#### TASK DIRECTIONS
Below are the records to transcribe exactly; do not include any images.

#### TASK MATERIAL
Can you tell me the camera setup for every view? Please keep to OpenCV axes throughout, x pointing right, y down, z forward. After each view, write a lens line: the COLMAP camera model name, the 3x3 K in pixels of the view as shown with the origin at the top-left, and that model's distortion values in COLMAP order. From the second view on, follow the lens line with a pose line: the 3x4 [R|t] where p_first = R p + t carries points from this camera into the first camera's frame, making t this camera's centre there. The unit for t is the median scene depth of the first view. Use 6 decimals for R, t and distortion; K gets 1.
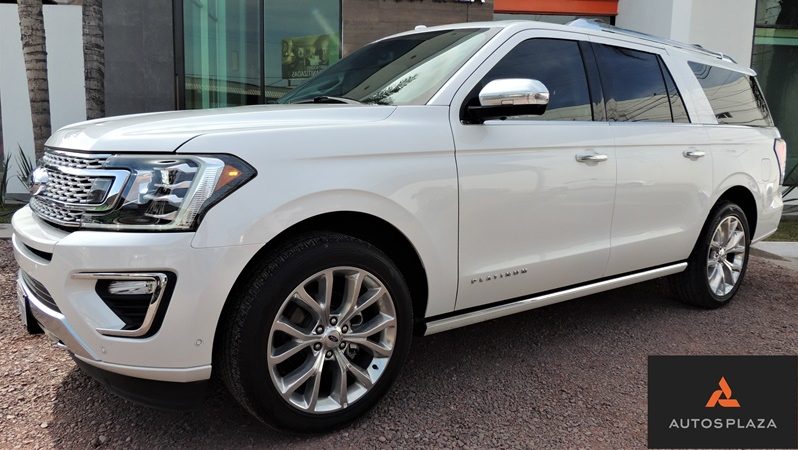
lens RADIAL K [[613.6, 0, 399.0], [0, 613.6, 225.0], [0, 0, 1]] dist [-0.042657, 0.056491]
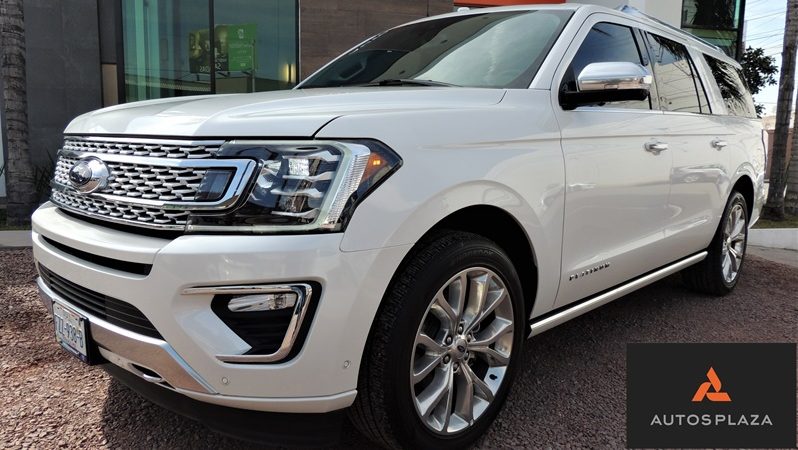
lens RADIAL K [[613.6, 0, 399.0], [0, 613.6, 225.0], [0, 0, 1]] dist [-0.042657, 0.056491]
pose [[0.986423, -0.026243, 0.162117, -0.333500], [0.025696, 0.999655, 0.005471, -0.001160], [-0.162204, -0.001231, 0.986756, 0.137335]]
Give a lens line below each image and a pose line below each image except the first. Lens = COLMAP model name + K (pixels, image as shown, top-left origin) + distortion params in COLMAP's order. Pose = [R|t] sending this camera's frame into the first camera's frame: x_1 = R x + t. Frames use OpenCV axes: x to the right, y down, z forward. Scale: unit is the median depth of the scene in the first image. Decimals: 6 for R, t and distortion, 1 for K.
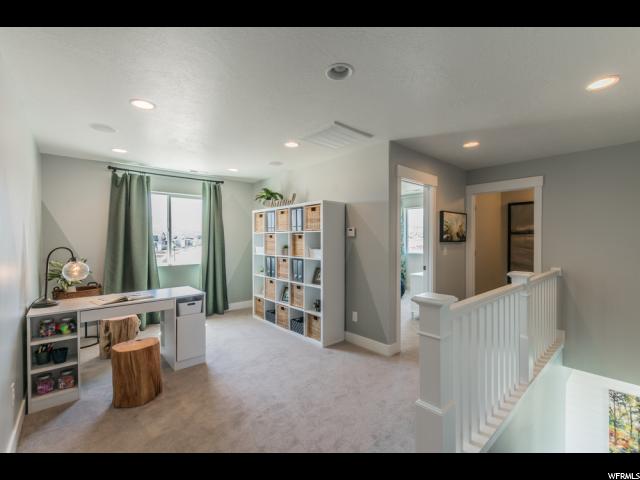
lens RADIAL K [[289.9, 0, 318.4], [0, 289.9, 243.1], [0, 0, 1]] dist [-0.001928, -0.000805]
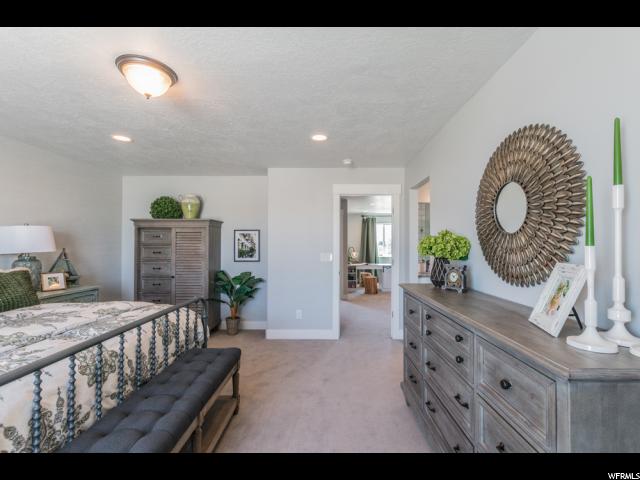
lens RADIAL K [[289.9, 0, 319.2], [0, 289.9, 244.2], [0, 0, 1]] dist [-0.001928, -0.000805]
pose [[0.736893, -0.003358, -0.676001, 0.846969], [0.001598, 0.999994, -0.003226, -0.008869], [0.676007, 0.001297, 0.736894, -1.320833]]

#### RESPONSE AREA
Can you tell me the camera setup for every view? Please keep to OpenCV axes throughout, x pointing right, y down, z forward. After each view, write a lens line: the COLMAP camera model name, the 3x3 K in pixels of the view as shown with the origin at the top-left, and that model's distortion values in COLMAP order. From the second view on, follow the lens line with a pose line: the 3x4 [R|t] where p_first = R p + t carries points from this camera into the first camera's frame, making t this camera's centre there. The unit for t is the median scene depth of the first view. Use 6 decimals for R, t and distortion; K gets 1.
lens RADIAL K [[613.6, 0, 399.0], [0, 613.6, 225.0], [0, 0, 1]] dist [-0.042657, 0.056491]
lens RADIAL K [[613.6, 0, 399.0], [0, 613.6, 225.0], [0, 0, 1]] dist [-0.042657, 0.056491]
pose [[0.986423, -0.026243, 0.162117, -0.333500], [0.025696, 0.999655, 0.005471, -0.001160], [-0.162204, -0.001231, 0.986756, 0.137335]]
Give a lens line below each image and a pose line below each image except the first. Lens = COLMAP model name + K (pixels, image as shown, top-left origin) + distortion params in COLMAP's order. Pose = [R|t] sending this camera's frame into the first camera's frame: x_1 = R x + t. Frames use OpenCV axes: x to the right, y down, z forward. Scale: unit is the median depth of the scene in the first image. Decimals: 6 for R, t and distortion, 1 for K.
lens RADIAL K [[289.9, 0, 318.4], [0, 289.9, 243.1], [0, 0, 1]] dist [-0.001928, -0.000805]
lens RADIAL K [[289.9, 0, 319.2], [0, 289.9, 244.2], [0, 0, 1]] dist [-0.001928, -0.000805]
pose [[0.736893, -0.003358, -0.676001, 0.846969], [0.001598, 0.999994, -0.003226, -0.008869], [0.676007, 0.001297, 0.736894, -1.320833]]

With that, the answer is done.